The Torah portion this week, Parashat Behar, spends a great deal of time giving instructions surrounding the Sabbatical and Jubilee years. Amongst the various laws and injunctions the Torah states: “The land shall not be sold in perpetuity, for the land is mine. For you are strangers and sojourners with me” (Leviticus 25:23).
From this verse we learn that property within the land of Israel is not to be sold permanently and reverts back to the original owner in the Jubilee Year. Incidentally, this applies only to land outside of walled cities.
Why was it not to be sold perpetually? The Torah tells us that the Jewish people are “strangers and sojourners” on the land, not permanent residents. David reiterates the same language when he is announcing the building of the Temple:
For we are strangers before you and sojourners, as all our fathers were. Our days on the earth are like a shadow, and there is no abiding. O LORD our God, all this abundance that we have provided for building you a house for your holy name comes from your hand and is all your own. (1 Chronicles 29:15-16)

**Study material**
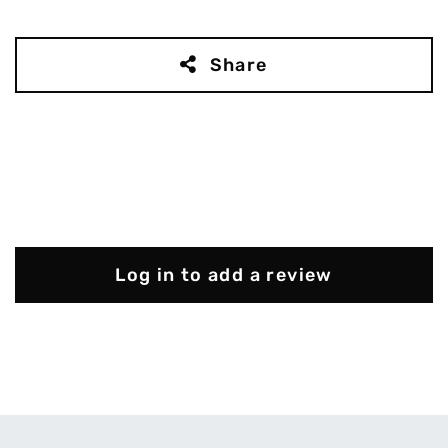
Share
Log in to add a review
--
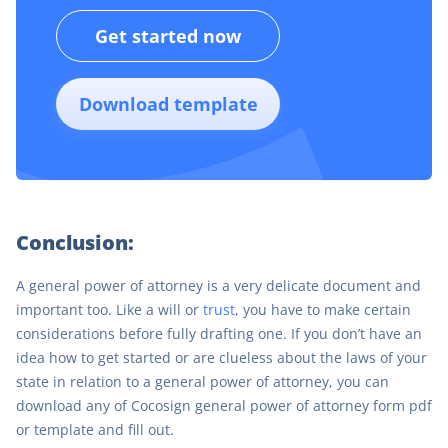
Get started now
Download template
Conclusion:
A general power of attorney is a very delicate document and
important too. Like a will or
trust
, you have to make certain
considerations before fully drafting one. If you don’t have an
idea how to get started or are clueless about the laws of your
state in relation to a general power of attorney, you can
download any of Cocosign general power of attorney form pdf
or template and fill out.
...
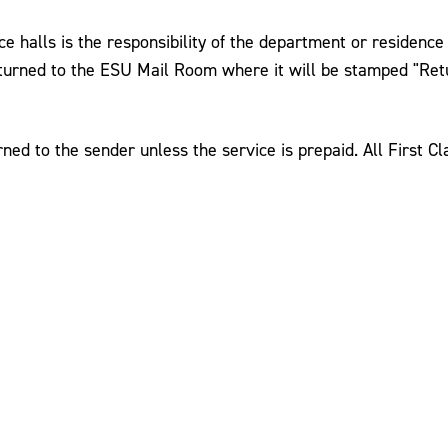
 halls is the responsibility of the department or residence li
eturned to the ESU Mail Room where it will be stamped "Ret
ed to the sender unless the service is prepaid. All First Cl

**Directions for this task**
Resume the commentary on Parashat Behar after the quotation from 1 Chronicles that ends it, and carry the piece forward.

**Answer for this exercise**
The word for “stranger” in both texts is ger (גר) and “sojourner” is toshav (תושב). This is exactly the same description Abraham uses when he goes to buy a burial plot for Sarah from the Hittites. He says to them, “I am a sojourner and foreigner (ger v’toshav, גר־ותושב) among you” (Genesis 23:4). It makes sense that Abraham uses this language while he is still awaiting the promise from HaShem to be fulfilled for his descendants to inherit the land but why does David still use this terminology when the Jewish people are firmly within the land?
First, it is a lesson about the sovereignty of God. While the Jewish people have been promised the land of Israel as an inheritance, the land ultimately belongs to HaShem. They are to tend and take care of the land for God and he has the right to exile them from the land if they do not remain obedient to the Torah. Rabbi Johnathan Sacks calls Israel’s relationship to the land “permanently temporary.”
Additionally, giving Israel this status helped them not to forget where they came from and how they are to treat strangers:
You shall treat the stranger who sojourns with you as the native among you, and you shall love him as yourself, for you were strangers in the land of Egypt: I am the LORD your God. (Leviticus 19:34)
By remaining strangers and sojourners even in their own land, the Jewish people would not forget that they were strangers in Egypt and to treat those who sojourned among them with love. We even find this command in parashat Behar:
You shall support the stranger and resident (ger v’toshav) and he will live with you. (Leviticus 25:35)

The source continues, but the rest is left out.